The task: Rewrite the lines of every entry below, switching "Daily Connect" to "Daily News" and leaving all else unchanged. Leave the pictures out of your answer.

Data entries
--- START ---
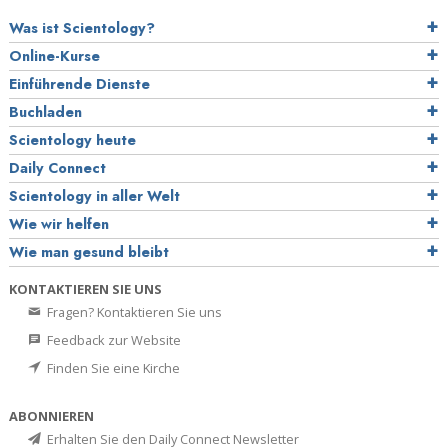
Was ist Scientology?
Online-Kurse
Einführende Dienste
Buchladen
Scientology heute
Daily Connect
Scientology in aller Welt
Wie wir helfen
Wie man gesund bleibt
KONTAKTIEREN SIE UNS
Fragen? Kontaktieren Sie uns
Feedback zur Website
Finden Sie eine Kirche
ABONNIEREN
Erhalten Sie den Daily Connect Newsletter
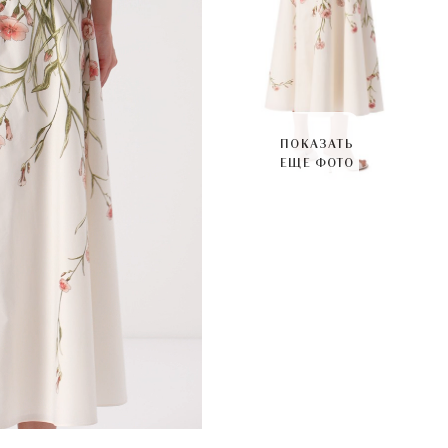
ПОКАЗАТЬ
ЕЩЕ ФОТО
--- END ---
Task solution:
Was ist Scientology?
Online-Kurse
Einführende Dienste
Buchladen
Scientology heute
Daily News
Scientology in aller Welt
Wie wir helfen
Wie man gesund bleibt
KONTAKTIEREN SIE UNS
Fragen? Kontaktieren Sie uns
Feedback zur Website
Finden Sie eine Kirche
ABONNIEREN
Erhalten Sie den Daily News Newsletter
ПОКАЗАТЬ
ЕЩЕ ФОТО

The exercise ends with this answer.